Norovirus (NV) (formerly called Norwalk-like virus) is a member of the family Caliciviridae and causes acute nonbacterial gastroenteritis in humans worldwide (8, 15, 29). NV is highly infectious and spreads by ingestion of contaminated food, such as oysters and water. NV also spreads by person-to-person transmission through the fecal-oral route in semiclosed communities, such as hospitals, schools, nursing homes, and cruise ships (8). These characteristics make NV a major public health concern.

The lack of a tissue culture system for propagation of NV has been a significant obstacle to the study of this group, but recent advances in cloning and sequencing of NV have enabled their genomic characterization. NV contains an ≈7.5-kb positive single-stranded RNA with a poly(A) tail at the 3′ end. The genome contains three open reading frames (ORFs). ORF1, the largest, encodes a polyprotein precursor for several nonstructural proteins (23), including NTPase, proteinase, and RNA-dependent RNA polymerase (RdRp). ORF2 encodes the capsid protein (17). ORF3, the smallest, encodes a protein of unknown function that has been suggested to be a minor component of the virion (6).

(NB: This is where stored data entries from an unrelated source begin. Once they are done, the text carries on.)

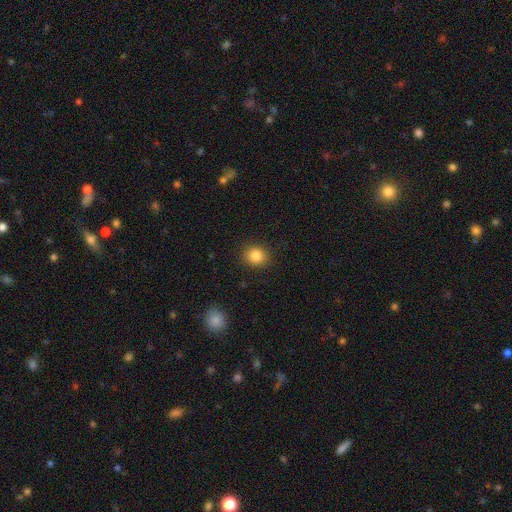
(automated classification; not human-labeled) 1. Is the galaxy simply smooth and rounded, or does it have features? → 85% smooth, 10% star or artifact, 5% featured or disk.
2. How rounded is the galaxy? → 77% round, 22% in between, 1% cigar-shaped.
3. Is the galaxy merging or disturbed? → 89% none, 7% minor disturbance, 2% major disturbance, 1% merger.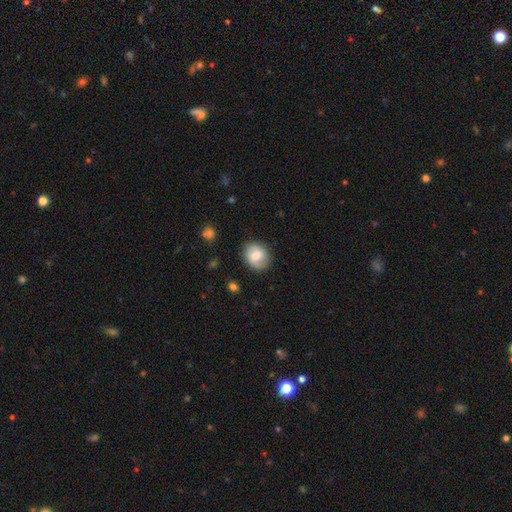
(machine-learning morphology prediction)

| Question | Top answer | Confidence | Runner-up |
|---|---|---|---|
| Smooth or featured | smooth | 68% | featured or disk (25%) |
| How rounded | round | 60% | in between (39%) |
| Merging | none | 83% | minor disturbance (13%) |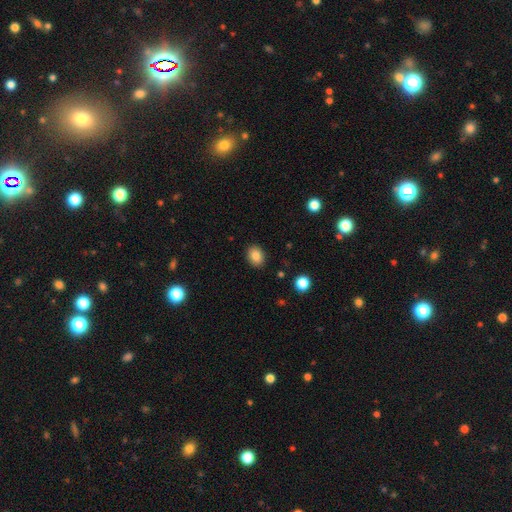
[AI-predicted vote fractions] Smooth or featured?
  - smooth: 86% *
  - star or artifact: 9%
  - featured or disk: 5%
How rounded?
  - in between: 59% *
  - round: 40%
  - cigar-shaped: 1%
Merging?
  - none: 89% *
  - minor disturbance: 8%
  - major disturbance: 2%
  - merger: 1%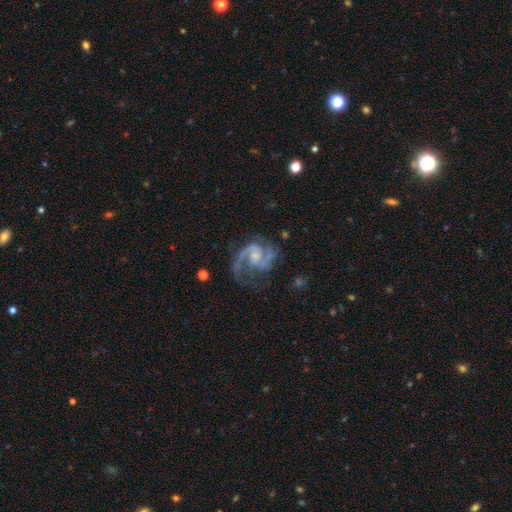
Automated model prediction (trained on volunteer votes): Morphology: type=featured or disk (91%); edge-on=no (98%); bar=no (55%); spiral arms=yes (98%); winding=medium (59%); arm count=2 (83%); bulge=small (53%); merging=none (60%).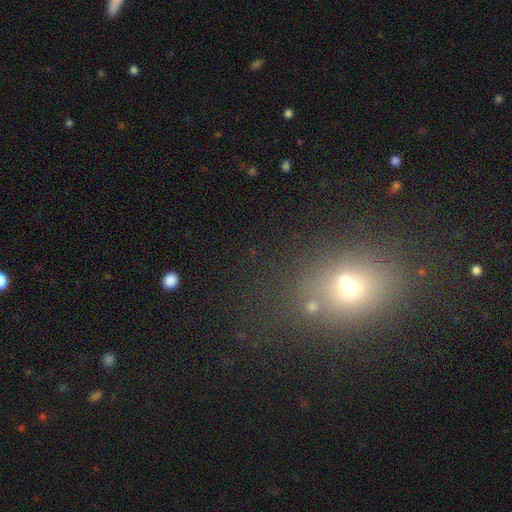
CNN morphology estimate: This is possibly a smooth galaxy (51%). How rounded: possibly in between (51%). Merging: likely none (74%).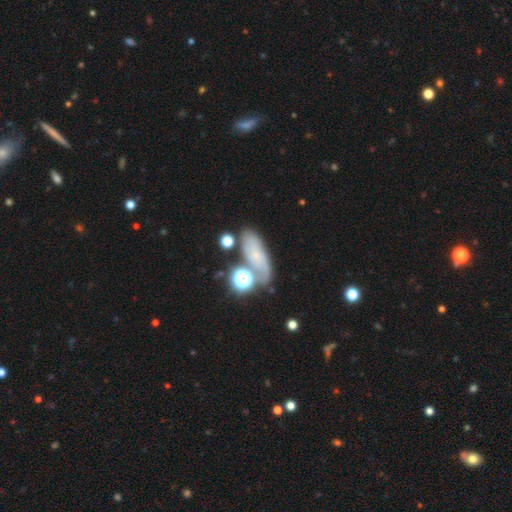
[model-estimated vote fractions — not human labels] Overall: smooth (47%; featured or disk 33%). Merging: none (54%; minor disturbance 20%).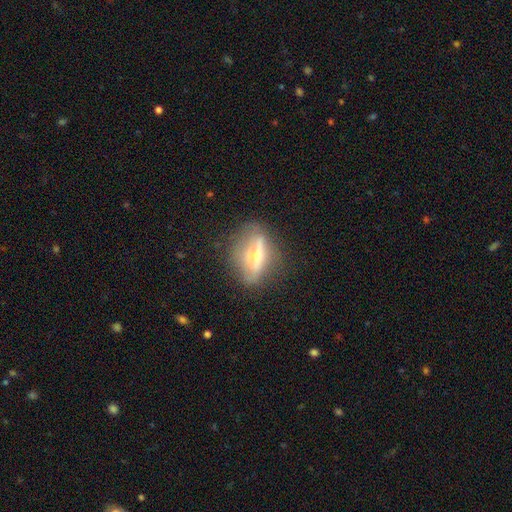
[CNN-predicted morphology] smooth-or-featured: featured or disk: 64% | smooth: 28% | star or artifact: 9%
  disk-edge-on: yes: 64% | no: 36%
  merging: none: 68% | minor disturbance: 19% | major disturbance: 10% | merger: 3%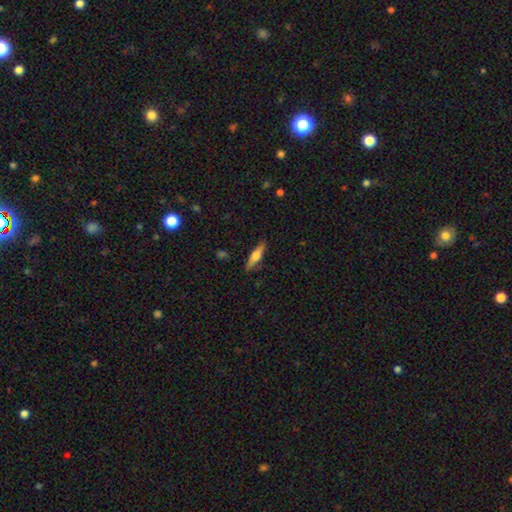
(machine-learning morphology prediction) A smooth galaxy with no disk features (48%). Merging: none (87%).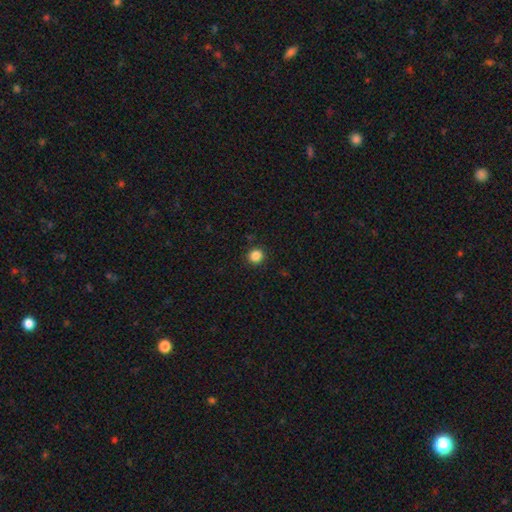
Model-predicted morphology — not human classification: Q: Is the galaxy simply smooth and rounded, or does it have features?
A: smooth — 85%.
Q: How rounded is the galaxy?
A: round — 92%.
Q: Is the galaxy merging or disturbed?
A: none — 91%.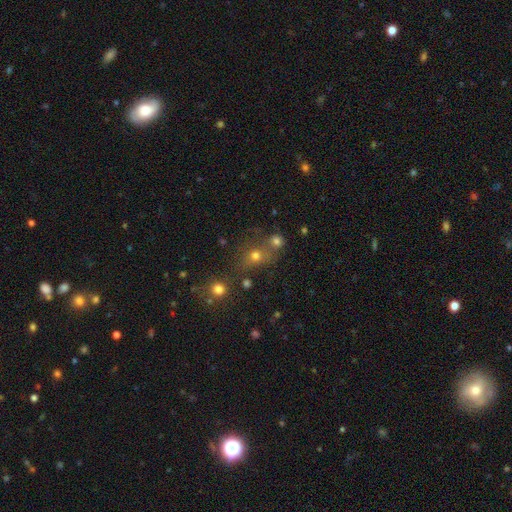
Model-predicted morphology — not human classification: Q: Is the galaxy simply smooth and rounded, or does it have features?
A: smooth — 61%.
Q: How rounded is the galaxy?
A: round — 69%.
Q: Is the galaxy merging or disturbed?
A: none — 54%.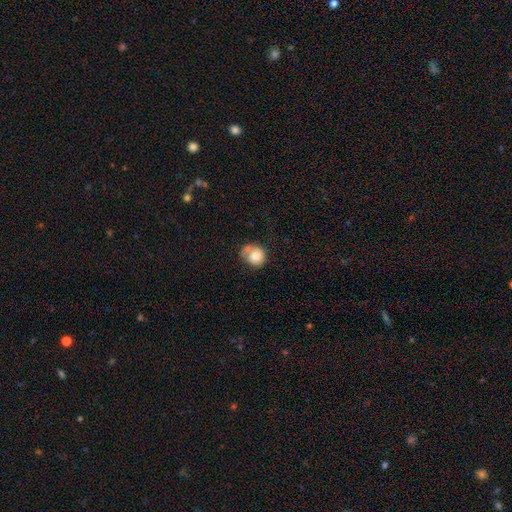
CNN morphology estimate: Smooth or featured?
  - smooth: 70% *
  - featured or disk: 23%
  - star or artifact: 8%
How rounded?
  - round: 78% *
  - in between: 21%
  - cigar-shaped: 1%
Merging?
  - none: 45% *
  - minor disturbance: 27%
  - major disturbance: 17%
  - merger: 11%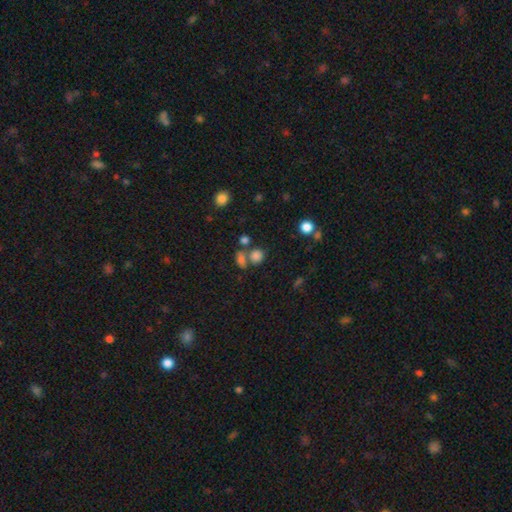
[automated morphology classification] The model was most divided on "merging": none: 52%, merger: 33%, minor disturbance: 10%, major disturbance: 5%. More confident: smooth or featured — smooth (78%); how rounded — round (75%).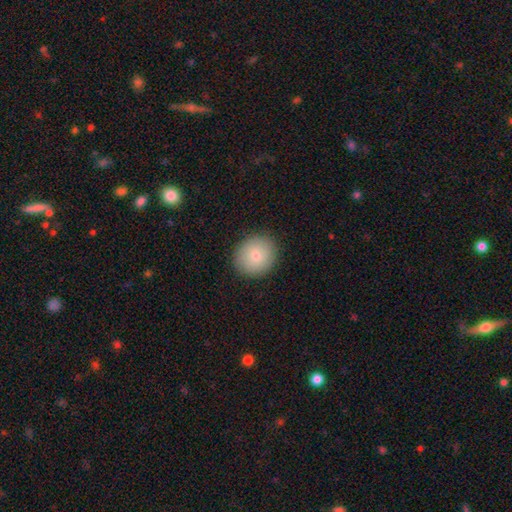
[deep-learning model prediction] A smooth galaxy with no disk features (79%) that is round (77%). Merging: none (89%).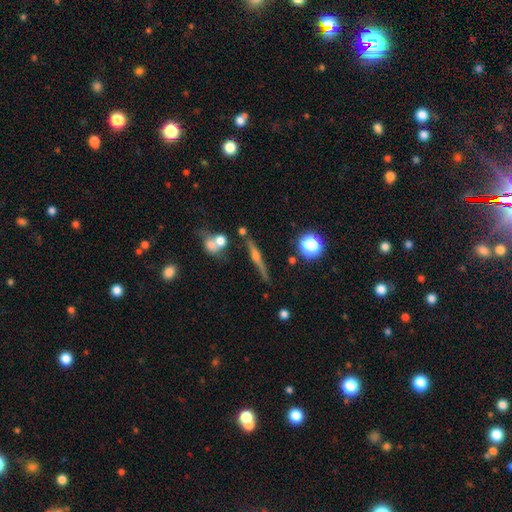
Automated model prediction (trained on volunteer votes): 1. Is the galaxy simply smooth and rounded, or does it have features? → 70% featured or disk, 20% smooth, 10% star or artifact.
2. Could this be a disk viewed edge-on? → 96% yes, 4% no.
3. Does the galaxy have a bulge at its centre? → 86% rounded, 7% none, 7% boxy.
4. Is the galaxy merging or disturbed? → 79% none, 11% minor disturbance, 7% merger, 3% major disturbance.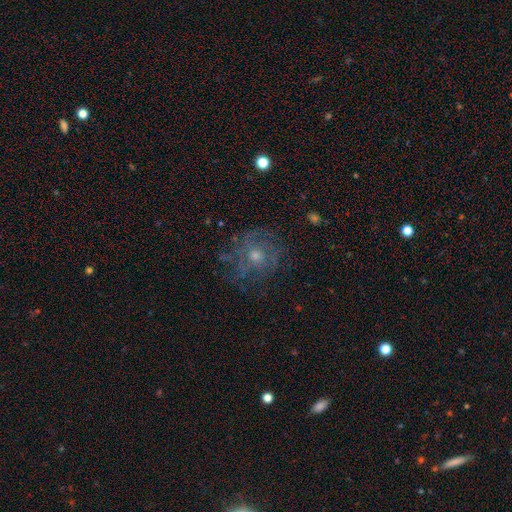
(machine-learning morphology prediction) featured or disk 56%, smooth 30%, star or artifact 15%. Down the decision tree: edge-on disk — no (97%); bar — no (86%); spiral arms — yes (55%); bulge size — moderate (57%); merging — none (65%).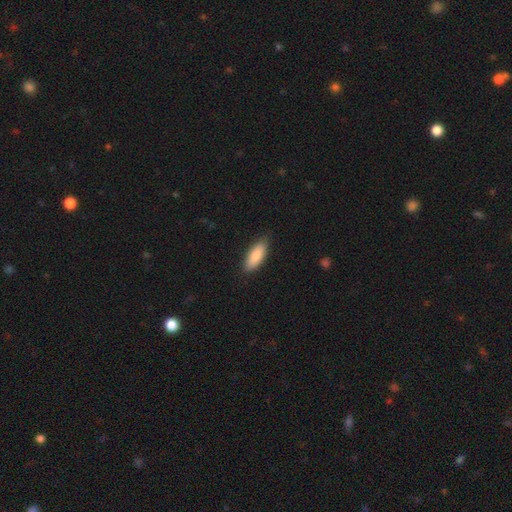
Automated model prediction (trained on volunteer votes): Q: Smooth or featured?
A: smooth (87%); runner-up: featured or disk (7%)
Q: How rounded?
A: in between (74%); runner-up: cigar-shaped (24%)
Q: Merging?
A: none (82%); runner-up: minor disturbance (14%)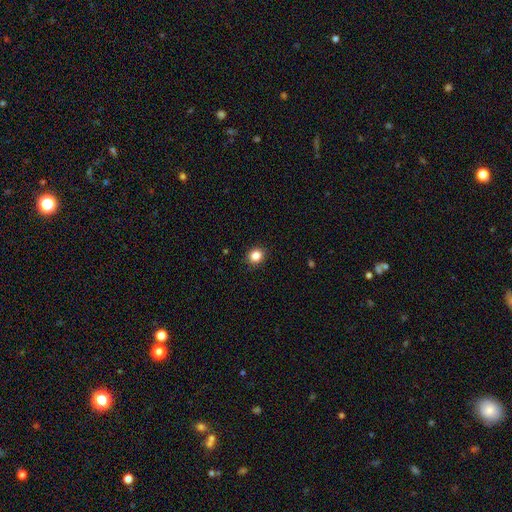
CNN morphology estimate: smooth 85%, star or artifact 11%, featured or disk 4%. Down the decision tree: how rounded — round (73%); merging — none (90%).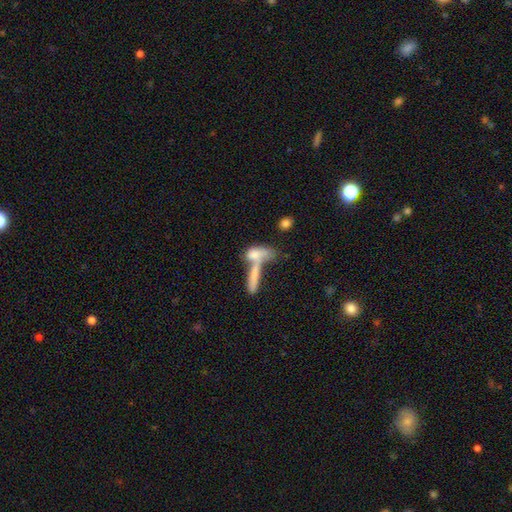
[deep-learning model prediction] Smooth or featured: smooth — 67% (featured or disk — 24%)
How rounded: in between — 48% (cigar-shaped — 44%)
Merging: merger — 56% (none — 23%)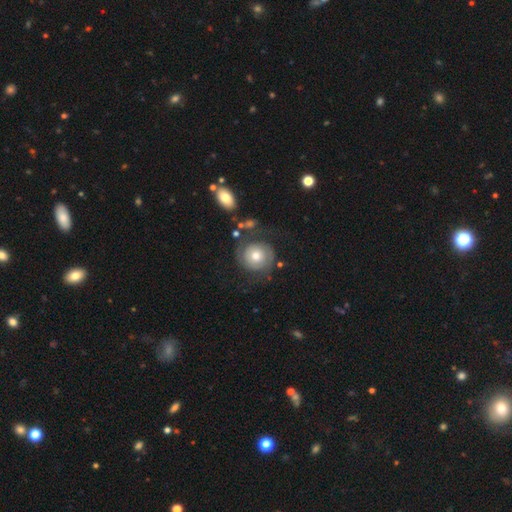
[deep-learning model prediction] Smooth or featured?
  - featured or disk: 60% *
  - smooth: 33%
  - star or artifact: 7%
Edge-on disk?
  - no: 97% *
  - yes: 3%
Bar?
  - no: 83% *
  - weak: 14%
  - strong: 3%
Spiral arms?
  - yes: 82% *
  - no: 18%
Bulge size?
  - moderate: 68% *
  - small: 17%
  - large: 12%
  - dominant: 2%
  - none: 2%
Merging?
  - none: 64% *
  - minor disturbance: 16%
  - major disturbance: 15%
  - merger: 5%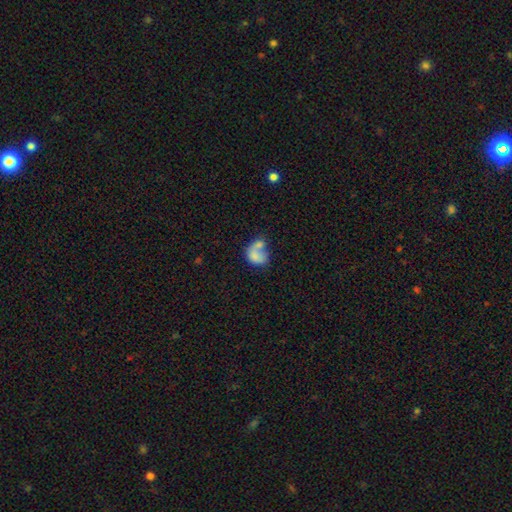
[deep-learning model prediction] Smooth or featured?
  - smooth: 69% *
  - featured or disk: 22%
  - star or artifact: 9%
How rounded?
  - in between: 60% *
  - round: 38%
  - cigar-shaped: 1%
Merging?
  - merger: 54% *
  - none: 19%
  - major disturbance: 15%
  - minor disturbance: 11%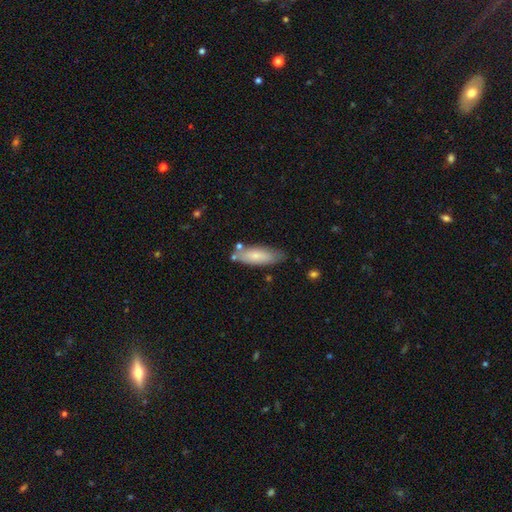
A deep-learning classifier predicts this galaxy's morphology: Smooth or featured? Predicted: smooth (p=0.74). How rounded? Predicted: in between (p=0.59). Merging? Predicted: none (p=0.70).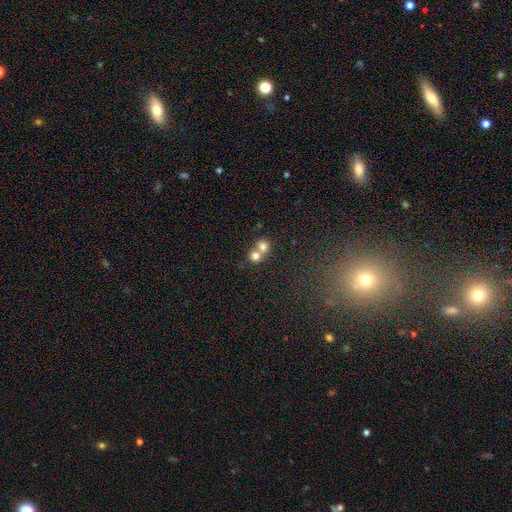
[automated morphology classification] Q: Smooth or featured?
A: smooth (75%); runner-up: featured or disk (14%)
Q: How rounded?
A: round (83%); runner-up: in between (16%)
Q: Merging?
A: merger (63%); runner-up: none (31%)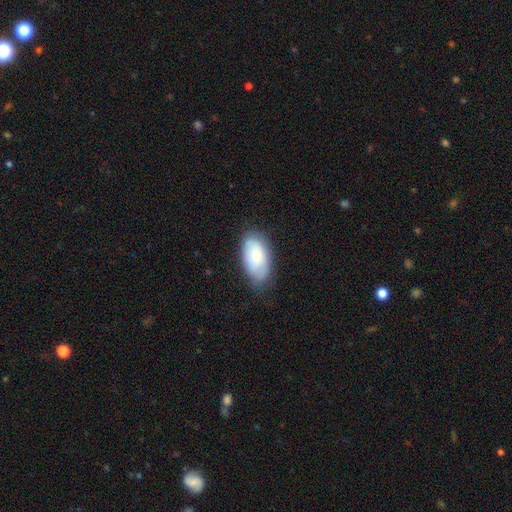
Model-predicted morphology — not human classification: A smooth galaxy with no disk features (71%) that is in between round and cigar-shaped (94%). Merging: none (70%).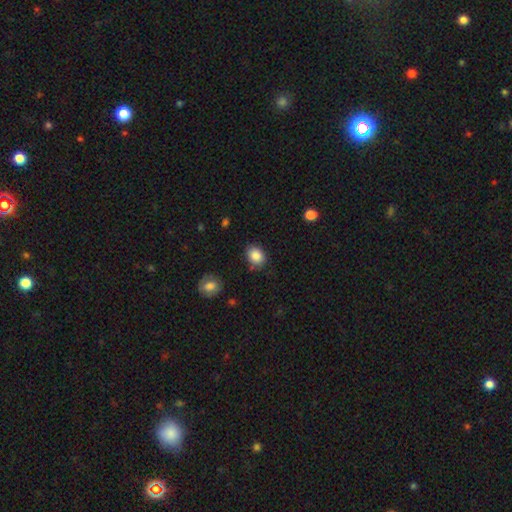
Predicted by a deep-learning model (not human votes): smooth-or-featured: smooth: 87% | star or artifact: 9% | featured or disk: 5%
  how-rounded: in between: 55% | round: 44% | cigar-shaped: 1%
  merging: none: 79% | minor disturbance: 16% | major disturbance: 3% | merger: 3%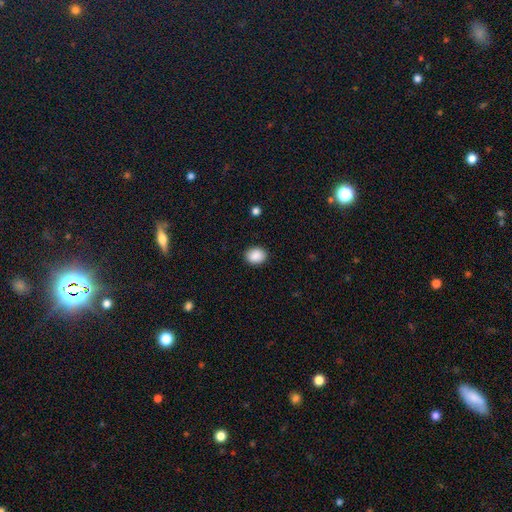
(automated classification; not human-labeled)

A recently developed reverse transcription-PCR (RT-PCR) assay that targets the RdRp (1, 2, 10, 16, 26, 27) or capsid gene (4, 7, 9, 11, 21, 22, 28, 31, 33) and phylogenetic analysis revealed that NV is classified into two genogroups, genogroup I (GI) and genogroup II (GII). In a previous study, we proposed a genotyping scheme for NV based on diversity in the capsid N terminus/shell (N/S) gene and reported nine genotypes in GI and 10 genotypes in GII (19).

We also established a real-time RT-PCR system for the routine detection of NV GI- and GII-specific RNAs (18). This detection system is highly sensitive and broadly reactive and rapid. Using this system, we reported that many stool specimens contain both GI and GII strains, suggesting coinfection by multiple strains (18). Coinfection was found in many food-borne outbreaks, but epidemiologic studies of these outbreaks lacked a detailed molecular analysis, including sequencing and genotyping.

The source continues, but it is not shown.